- Associated Press - Sunday, November 4, 2018

HIGH POINT, N.C. (AP) - The furniture produced on his factory floor won’t bear his company name, but that’s fine with Anthony Pennisi.

The owner of Domenick’s Furniture Manufacturer in High Point, Pennisi’s workers assemble the sofa frames, foam and upholstery sent to them by hospitality and health care furniture firms into finished products that they ship to medical offices, hotels and other customers.

As an “in-demand” contract manufacturer, his factory builds and services products for other furniture brands and private label companies that need help filling orders or customizing their goods.

It’s a business model fine-tuned by Pennisi, who is part of a furniture family with roots in Italy.

“We have a complete factory that make frames and sells them, and we have a finishing room and cutting and sewing department,” Pennisi said. “It’s like a service provider for other manufacturers in town that are busy and need our help. It’s a pretty unique niche.”

He credits his family members and others in the furniture business with helping him land on his feet after a tumultuous few years that saw the end of one of his family businesses and the relocation of another.

His Italian parents, Domenick and Maria, came to High Point in the early 1970s, by way of New York, where they sold chairs made in Sicily.

“He and his brothers learned from his father and grandfather how to do wood carving,” Pennisi recalled about his father. “They ended up doing carving models for companies in High Point. They made the leg models and apron models for the manufacturers here in High Point to put chairs and tables on.”

Domenick Pennisi and his brother, Andrew, opened Pennisi Originals, a full-scale furniture manufacturer in High Point.
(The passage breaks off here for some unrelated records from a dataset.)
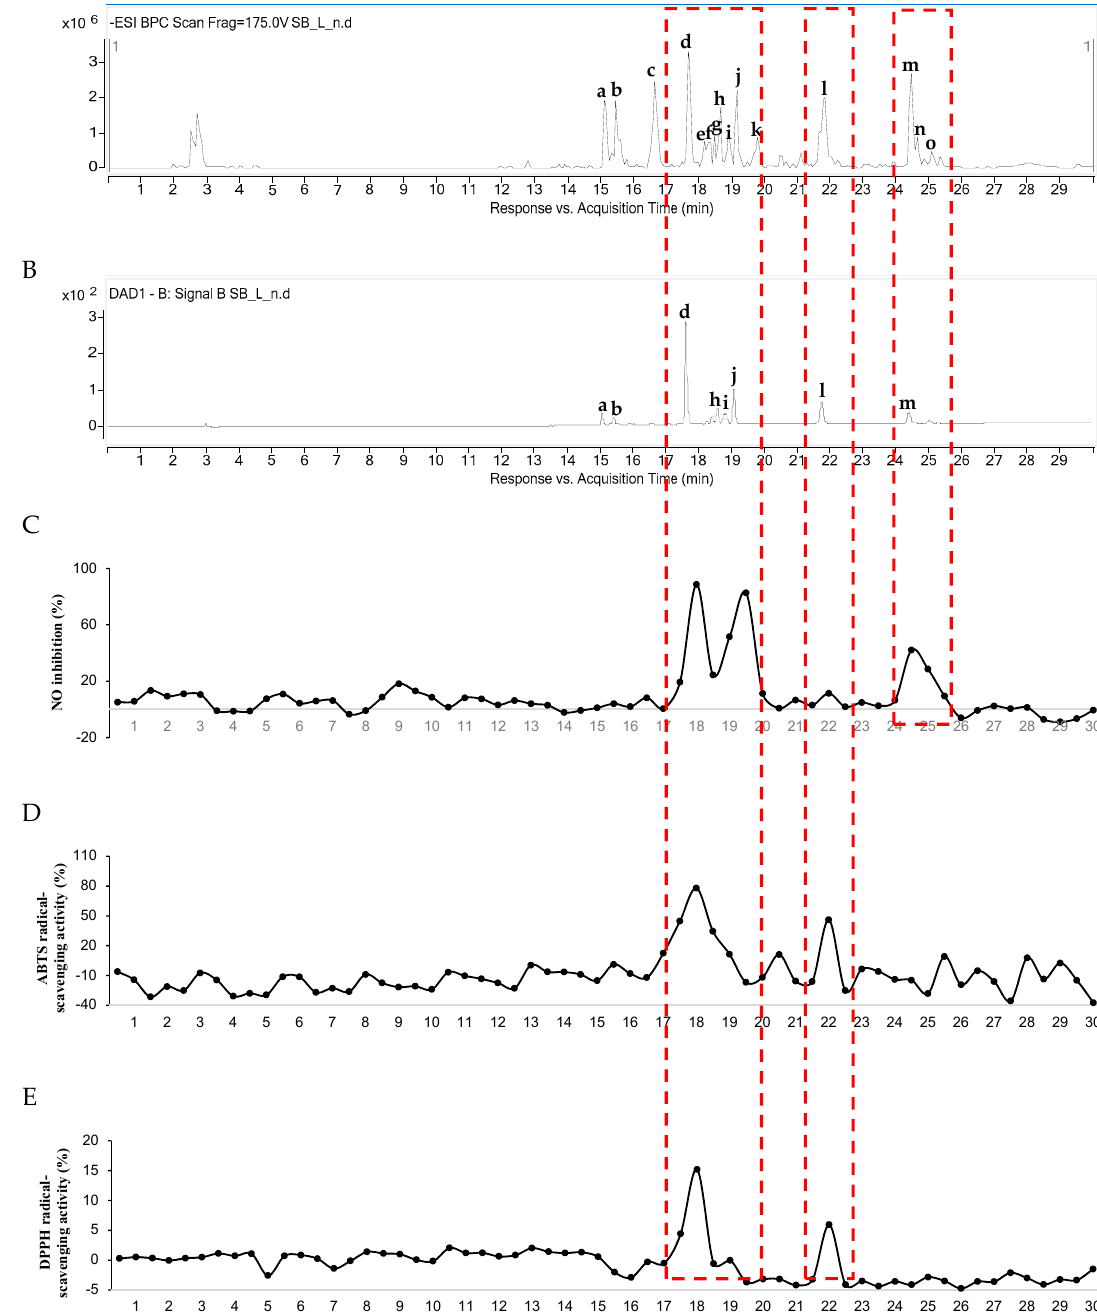
Figure 1. LC-QTOF MS / MS coupled with bioassay. ( A ) ESI-MS chromatogram (negative ionization mode); ( B ) UV chromatogram (254 nm); ( C ) NO production inhibitory activity of each 30 s intervals eluent; ( D ) ABTS free radical-scavenging activity of each 30 s intervals eluent; ( E ) DPPH free radical-scavenging activity of each 30 s intervals eluent of MeOH extract of S. baicalensis.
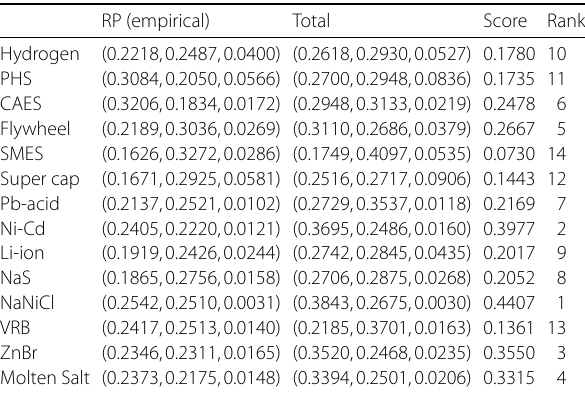
Table 8 The results of the evaluation of ESTs using the empirical reference point RP (empirical) Total Score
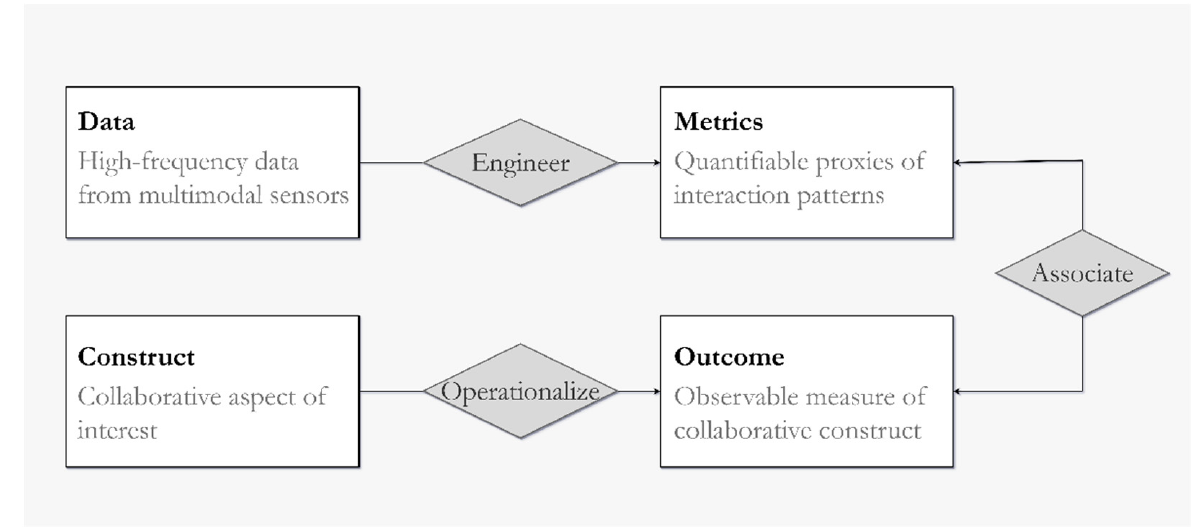
Figure 2. The MMCA data-construct framework.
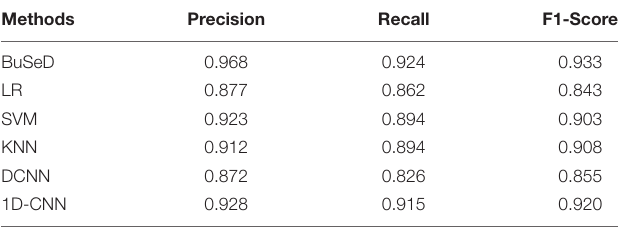
TABLE 3 | Comparison of sentiment classification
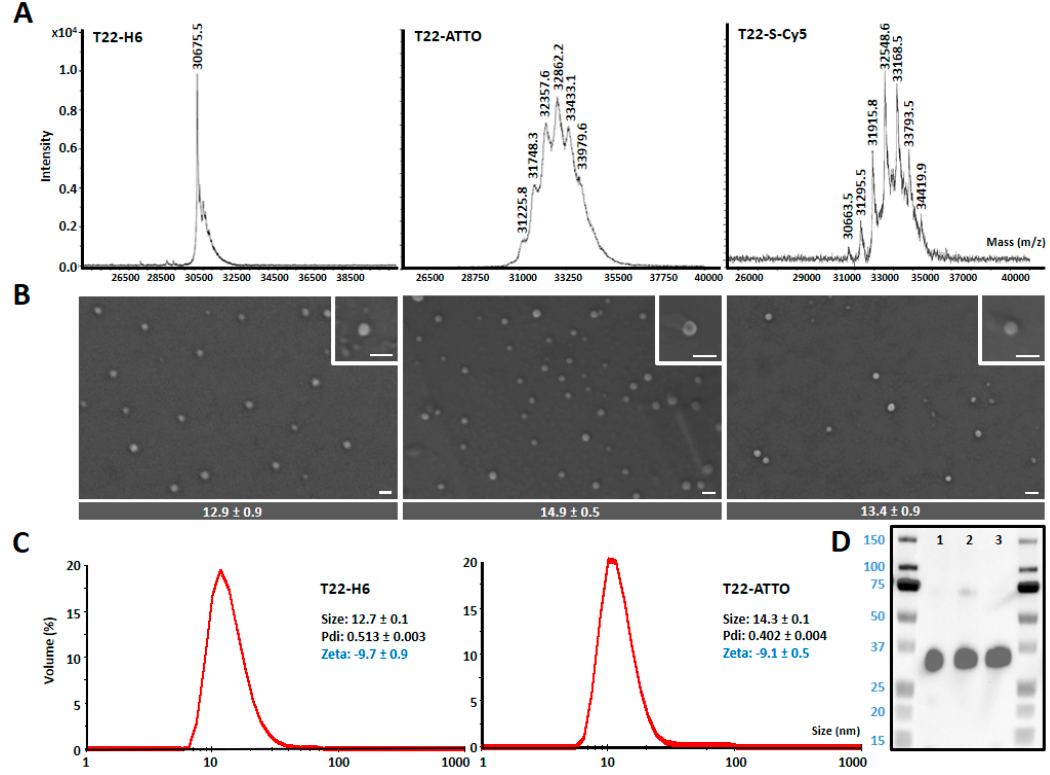
Figure 2. Nanoarchitecture of nanoconstructs. ( A ) MALDI-TOF mass spectrometry of T22-GFP-H6 (T22) nanoparticles and T22-GFP-H6-ATTO (T22-ATTO) and T22-GFP-H6-S-Cy5 (T22-S-Cy5) nanoconjugates. Each peak over 30.6 kDa (T22-GFP-H6) corresponds to the addition of a single ATTO488 or Sulfo-Cy5 molecule, respectively. ( B ) Representative electron microscopy (FESEM) images of the three nanoconstructs (nanoparticles and nanoconjugates) presented in two magnifications (see insets), equivalent in all images. Scale bars indicate 30 nm. At the bottom, quantitative average size of nanoconstructs is determined by image analysis and shown as mean ± standard error. ( C ) Volume size distribution (Size) and Z-potential (Zeta) of protein nanoparticles measured by light scattering. T22-GFP-H6-S-Cy5 sample cannot be analyzed since S-Cy5 fluorescence interferes with light scattering measurements. Pdi indicates polydispersion index. ( D ) Western blot analysis of T22-GFP-H6 (1), T22-GFP-H6-S-Cy5 (2) and T22-GFP-H6-ATTO (3) immunodetected by an anti-GFP monoclonal antibody.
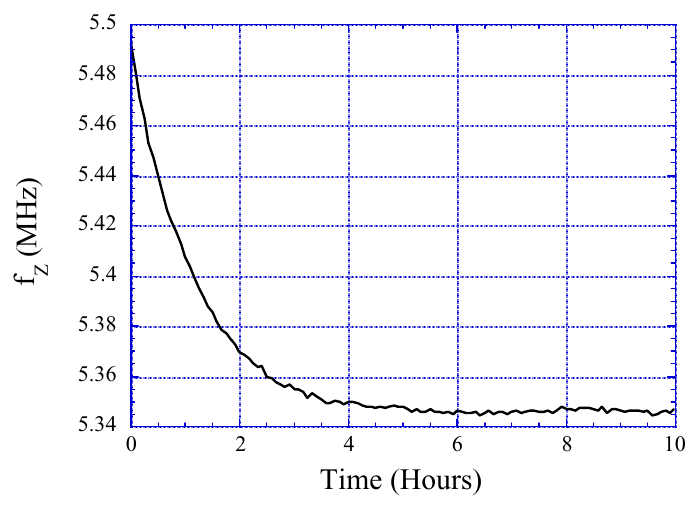
Figure 13. The change in f of an LC sensor immersed in water, as a function of time, due to z water absorption in the 150 µm thick polyurethane layer.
“They were doing some things that weren’t all that common in High Point at the time,” Anthony Pennisi said. “They did machine carving and a lot of intricate veneering and finishing.”
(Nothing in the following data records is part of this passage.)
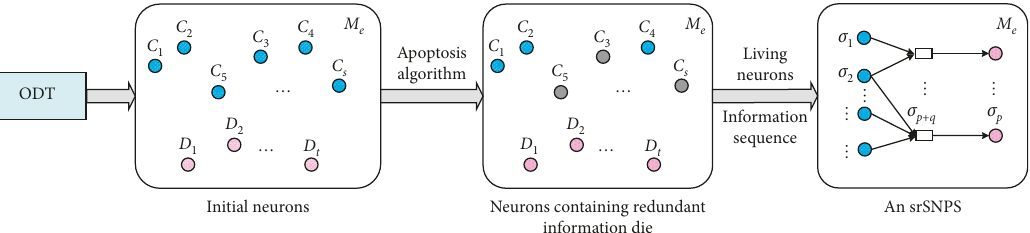
Figure 2: Diagram of evolutionary process of an srSNPS.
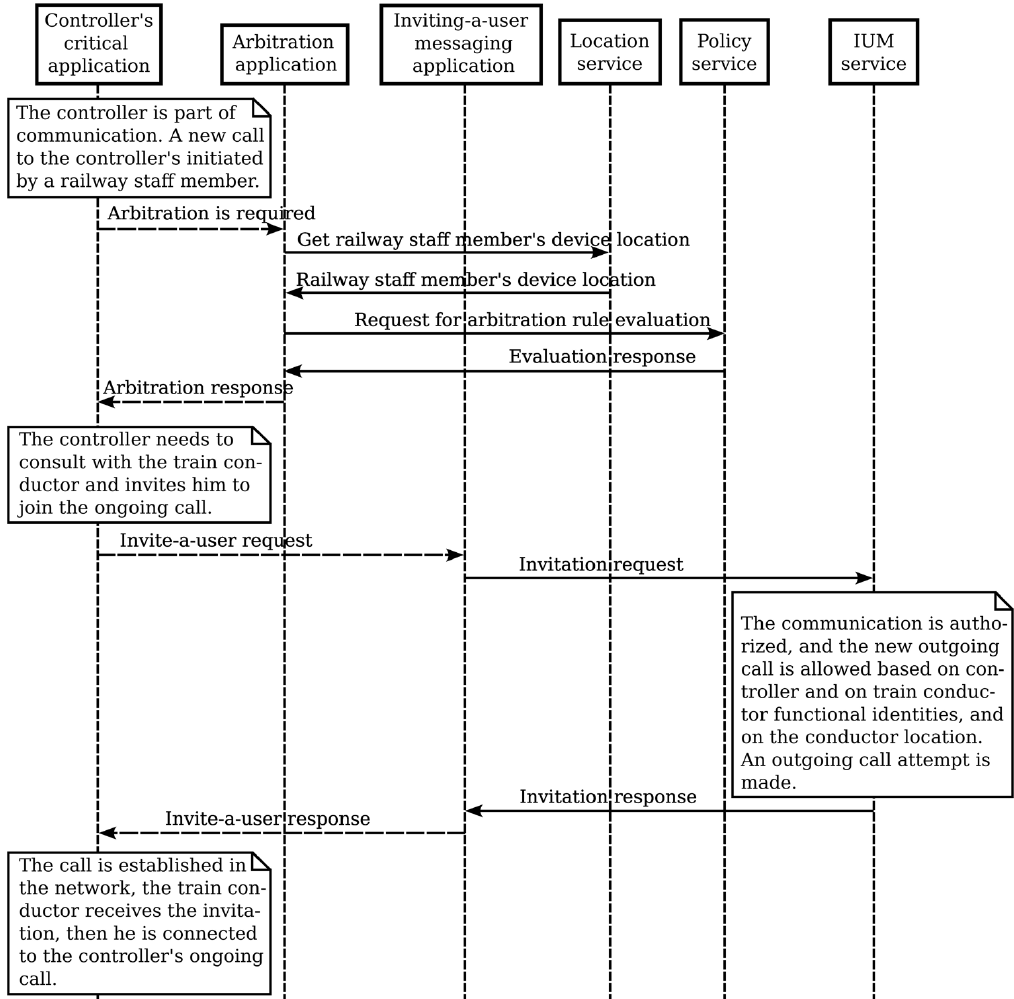
Figure 14. Services interaction flow for arbitration and invite-a-user messaging.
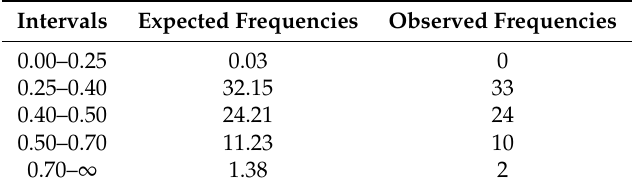
Table 8. Expected frequencies and observed frequencies for modified Data Set 1 when fitting the inverse Weibull model.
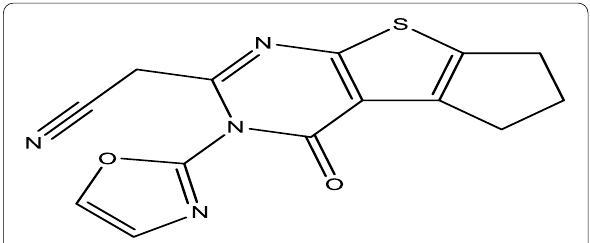
Figure5 Template compound (C10), 2-(3-(oxazol-2-yl)-4-oxo-4, 5, 6, 7-tetrahydro-3H-cyclopent [4, 5] thieno[2,3-d] pyrimidin-2-yl) acetonitrile for the designed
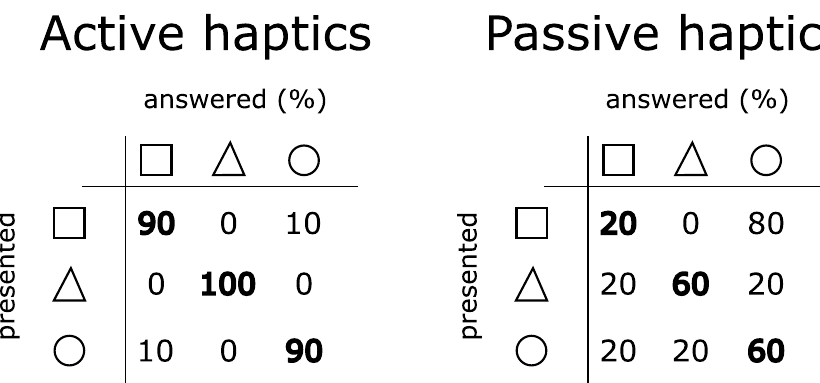
Figure 4. Shape recognition experiment: distribution of answers (%) for active and passive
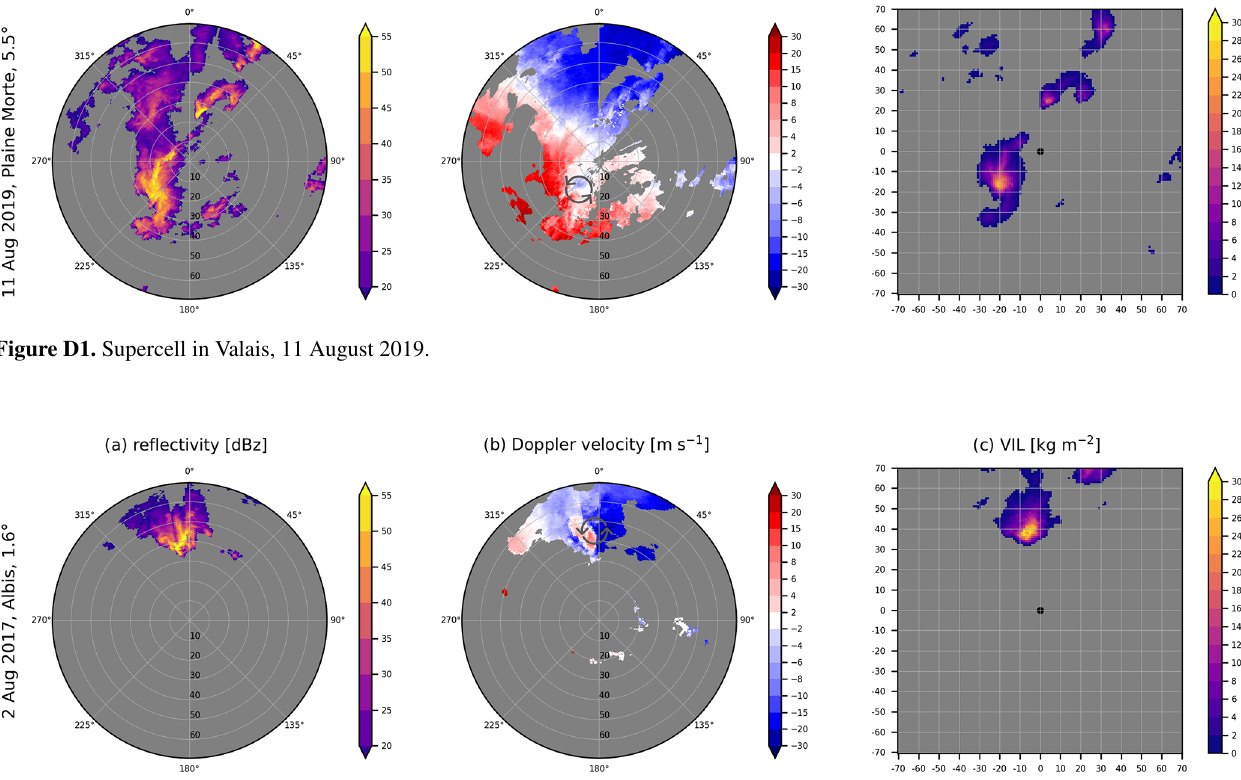
Figure D2. Supercell along the Rhine Valley, 2 August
His father opened PAMA Furniture in 1984, importing specialized frames from Italy that he would stock and sell to local companies that fashioned them into chairs and tables.

“He started selling to the manufacturers. It kind of got embedded into us that that was our customer base. He focused on that instead of retailers,” Pennisi said. “He also set up a woodshop at PAMA and we started building frames for Edward Ferrell. That was our first big customer in town. I worked in the shop during the summers, and that’s how I learned to manufacture furniture.”
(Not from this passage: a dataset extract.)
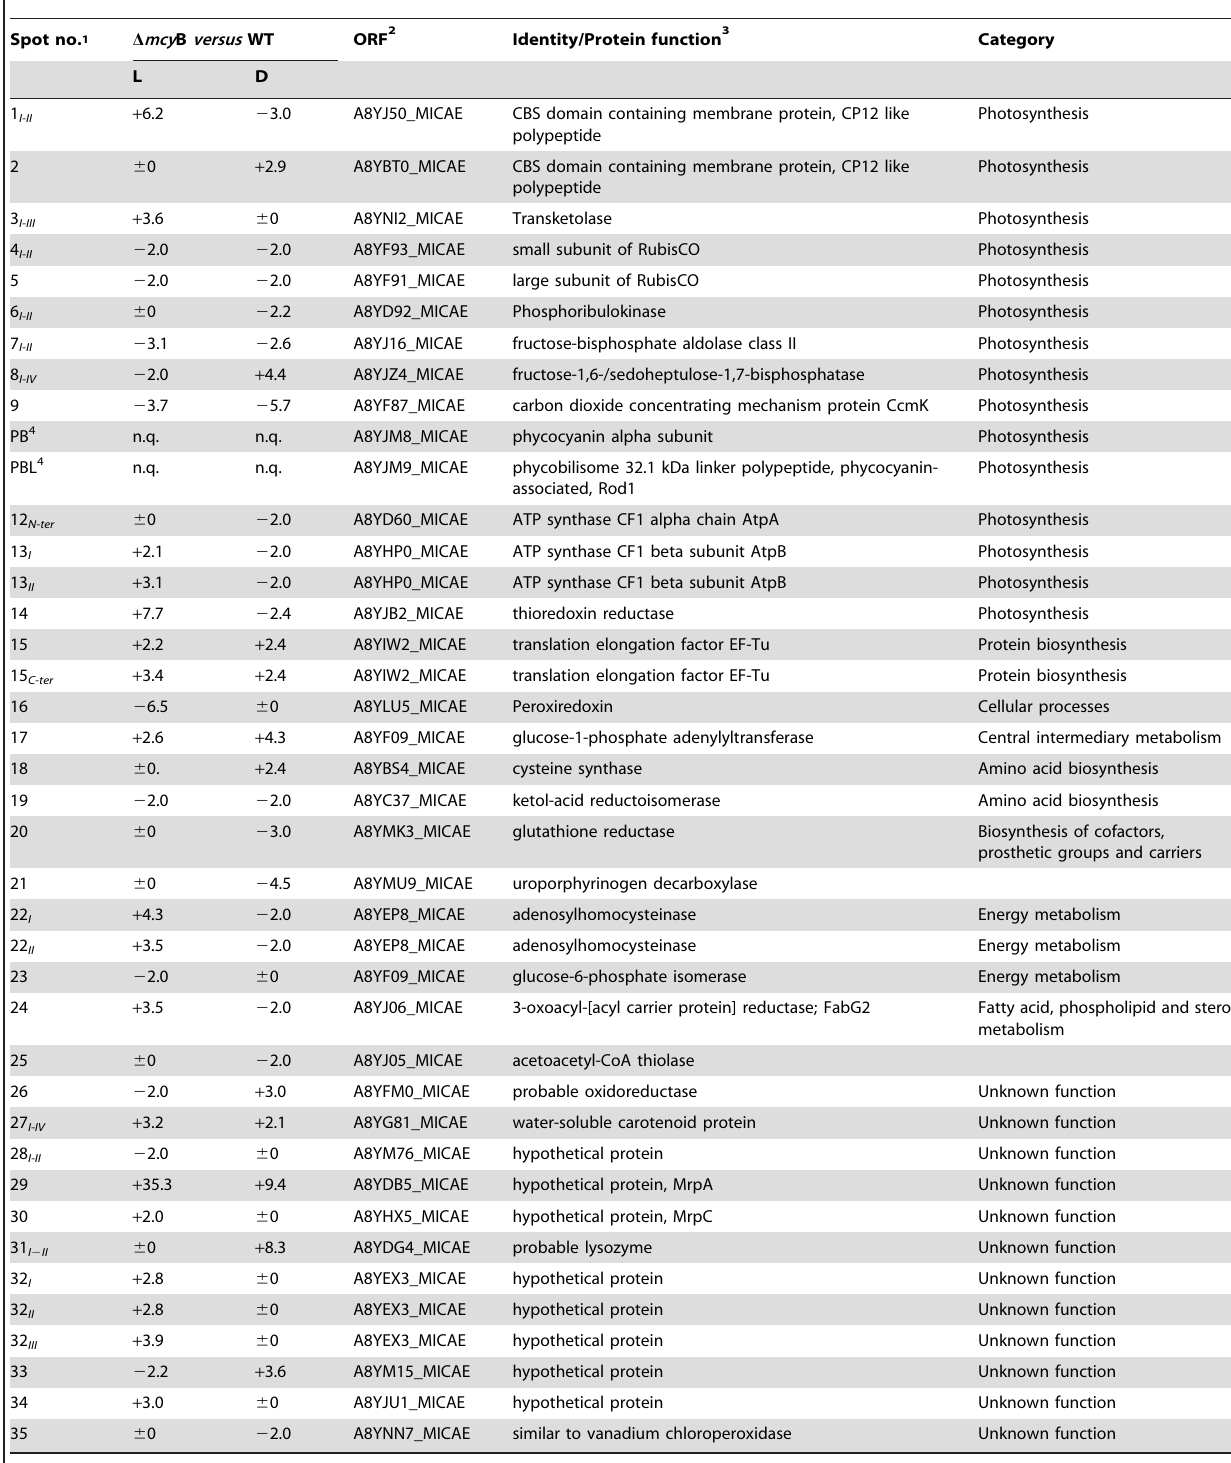
Table 1. List of proteins accumulated or repressed more than two-fold in the microcystin free D mcy B mutant in comparison to wild type M. aeruginosa PCC 7806 (WT) after short term exposure to high light (L) or dark (D) conditions.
PAMA closed in 2012 and Pennisi started Domenick‘s, reaching out to old customers who needed help building furniture frames.

Within a couple of years, he had woodworking, finishing and upholstery operations going in a rented space in south High Point, where he was awash with business from other companies that needed help filling orders.

“Our business model was set: We can be a service provider to help these guys that are overwhelmed,” he said. “If the hospitality industry was not booming, I would not have a business. If they don’t have work, we don’t have work. All these companies in town needed help.”

But a challenge presented itself last spring when his landlord sold the building where Domenick’s was based. Pennisi scrambled to find a new location, which he did over the summer, repurposing an old building on Tate Street.

“We had our best month ever in August. We have been extremely busy, because once we made the move, people got confidence: ‘Give it to Anthony, he’ll get those 400 pieces done,’” Pennisi said.

He’s used his connections, including networking through the N.C. Furniture Institute, to drum up business and find the skilled craftsmen he needs to meet the demand for the work.

“I think that’s based on my family’s history in High Point,” he said. “Our reputation was very high-end. When you said the Pennisi family, you thought of great craftsmanship. So I have to give props to my mom and dad for establishing such a good reputation.”